** About this exercise **
Please rewrite the part of the entries that opens with the line containing "dashboard charts! 🚀" and closes at the end of the entries, putting "development server" in place of "dev server" and keeping everything else the same.

*** Begin section ***

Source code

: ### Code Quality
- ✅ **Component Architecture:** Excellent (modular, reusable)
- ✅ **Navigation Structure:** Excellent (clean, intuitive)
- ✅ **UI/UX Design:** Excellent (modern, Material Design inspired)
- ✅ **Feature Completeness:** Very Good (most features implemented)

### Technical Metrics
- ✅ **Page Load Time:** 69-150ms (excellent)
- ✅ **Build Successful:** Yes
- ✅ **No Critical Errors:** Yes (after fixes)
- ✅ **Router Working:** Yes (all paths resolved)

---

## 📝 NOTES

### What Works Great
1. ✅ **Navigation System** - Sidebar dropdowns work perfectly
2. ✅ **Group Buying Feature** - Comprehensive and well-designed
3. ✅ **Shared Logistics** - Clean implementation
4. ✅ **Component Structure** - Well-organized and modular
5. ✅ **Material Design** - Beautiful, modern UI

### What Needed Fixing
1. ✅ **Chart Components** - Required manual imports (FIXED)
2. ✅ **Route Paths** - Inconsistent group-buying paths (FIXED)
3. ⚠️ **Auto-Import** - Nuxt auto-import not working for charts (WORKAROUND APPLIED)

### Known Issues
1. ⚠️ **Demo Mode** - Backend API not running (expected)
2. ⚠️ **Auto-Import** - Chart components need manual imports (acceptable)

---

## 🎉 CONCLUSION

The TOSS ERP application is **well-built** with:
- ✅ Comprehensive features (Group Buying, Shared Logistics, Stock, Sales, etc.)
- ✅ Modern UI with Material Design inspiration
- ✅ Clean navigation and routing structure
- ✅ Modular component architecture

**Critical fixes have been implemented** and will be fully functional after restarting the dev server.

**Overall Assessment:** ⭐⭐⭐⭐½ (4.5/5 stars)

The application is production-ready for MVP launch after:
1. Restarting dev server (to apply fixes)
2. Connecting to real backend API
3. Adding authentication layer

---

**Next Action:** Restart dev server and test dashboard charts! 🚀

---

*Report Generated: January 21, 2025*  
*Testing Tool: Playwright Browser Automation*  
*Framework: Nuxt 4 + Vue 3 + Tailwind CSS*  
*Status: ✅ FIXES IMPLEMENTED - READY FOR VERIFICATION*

*** End section ***

** Exercise result **
**Next Action:** Restart development server and test dashboard charts! 🚀

---

*Report Generated: January 21, 2025*  
*Testing Tool: Playwright Browser Automation*  
*Framework: Nuxt 4 + Vue 3 + Tailwind CSS*  
*Status: ✅ FIXES IMPLEMENTED - READY FOR VERIFICATION*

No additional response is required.